▸ **Directions**: Output the items below word for word, leaving out the bracketed picture lines.

━━━━

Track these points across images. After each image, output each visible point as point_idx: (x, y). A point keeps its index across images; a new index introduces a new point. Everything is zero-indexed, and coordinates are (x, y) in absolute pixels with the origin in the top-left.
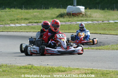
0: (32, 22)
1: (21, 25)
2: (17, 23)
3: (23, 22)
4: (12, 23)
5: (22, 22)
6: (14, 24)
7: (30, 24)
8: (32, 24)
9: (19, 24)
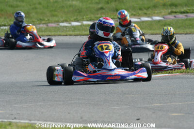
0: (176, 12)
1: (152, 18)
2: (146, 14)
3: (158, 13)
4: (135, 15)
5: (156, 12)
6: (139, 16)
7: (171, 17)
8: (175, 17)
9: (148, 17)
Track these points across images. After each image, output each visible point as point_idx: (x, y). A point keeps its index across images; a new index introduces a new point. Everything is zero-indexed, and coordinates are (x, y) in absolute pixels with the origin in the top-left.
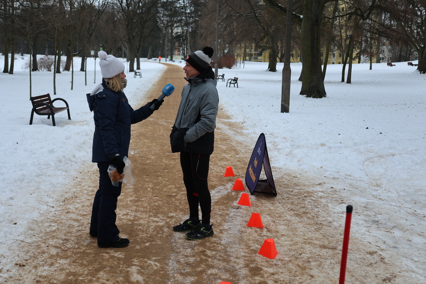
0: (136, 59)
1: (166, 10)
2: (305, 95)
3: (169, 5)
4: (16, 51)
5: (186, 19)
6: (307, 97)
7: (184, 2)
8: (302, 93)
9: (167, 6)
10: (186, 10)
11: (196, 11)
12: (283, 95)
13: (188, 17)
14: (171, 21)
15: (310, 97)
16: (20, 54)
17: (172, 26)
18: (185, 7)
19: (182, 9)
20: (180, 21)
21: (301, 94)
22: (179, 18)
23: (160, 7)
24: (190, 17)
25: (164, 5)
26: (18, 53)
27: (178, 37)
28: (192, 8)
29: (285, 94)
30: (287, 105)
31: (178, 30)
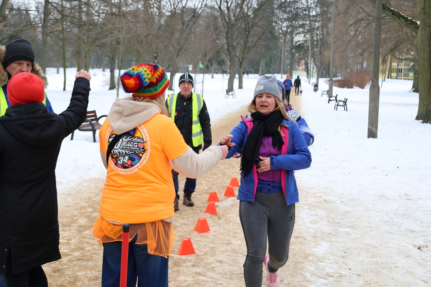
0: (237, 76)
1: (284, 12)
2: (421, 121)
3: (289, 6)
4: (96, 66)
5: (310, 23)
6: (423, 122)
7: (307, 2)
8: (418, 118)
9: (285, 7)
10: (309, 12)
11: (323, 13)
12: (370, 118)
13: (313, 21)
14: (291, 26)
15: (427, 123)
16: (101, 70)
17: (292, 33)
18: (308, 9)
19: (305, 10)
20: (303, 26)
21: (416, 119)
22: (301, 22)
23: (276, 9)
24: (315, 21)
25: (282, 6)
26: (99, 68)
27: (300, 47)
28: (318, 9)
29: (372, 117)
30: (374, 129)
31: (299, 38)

━━━━

▸ **Answer to this problem**:
Track these points across images. After each image, output each visible point as point_idx: (x, y). A point keeps its index across images; a new index introduces a new point. Everything is zero-indexed, and coordinates are (x, y) in absolute pixels with the origin in the top-left.
0: (32, 22)
1: (21, 25)
2: (17, 23)
3: (23, 22)
4: (12, 23)
5: (22, 22)
6: (14, 24)
7: (30, 24)
8: (32, 24)
9: (19, 24)
0: (176, 12)
1: (152, 18)
2: (146, 14)
3: (158, 13)
4: (135, 15)
5: (156, 12)
6: (139, 16)
7: (171, 17)
8: (175, 17)
9: (148, 17)
Track these points across images. After each image, output each visible point as point_idx: (x, y). A point keeps its index across images; a new index introduces a new point. Everything is zero-indexed, and coordinates are (x, y) in absolute pixels with the origin in the top-left.
0: (136, 59)
1: (166, 10)
2: (305, 95)
3: (169, 5)
4: (16, 51)
5: (186, 19)
6: (307, 97)
7: (184, 2)
8: (302, 93)
9: (167, 6)
10: (186, 10)
11: (196, 11)
12: (283, 95)
13: (188, 17)
14: (171, 21)
15: (310, 97)
16: (20, 54)
17: (172, 26)
18: (185, 7)
19: (182, 9)
20: (180, 21)
21: (301, 94)
22: (179, 18)
23: (160, 7)
24: (190, 17)
25: (164, 5)
26: (18, 53)
27: (178, 37)
28: (192, 8)
29: (285, 94)
30: (287, 105)
31: (178, 30)
0: (237, 76)
1: (284, 12)
2: (421, 121)
3: (289, 6)
4: (96, 66)
5: (310, 23)
6: (423, 122)
7: (307, 2)
8: (418, 118)
9: (285, 7)
10: (309, 12)
11: (323, 13)
12: (370, 118)
13: (313, 21)
14: (291, 26)
15: (427, 123)
16: (101, 70)
17: (292, 33)
18: (308, 9)
19: (305, 10)
20: (303, 26)
21: (416, 119)
22: (301, 22)
23: (276, 9)
24: (315, 21)
25: (282, 6)
26: (99, 68)
27: (300, 47)
28: (318, 9)
29: (372, 117)
30: (374, 129)
31: (299, 38)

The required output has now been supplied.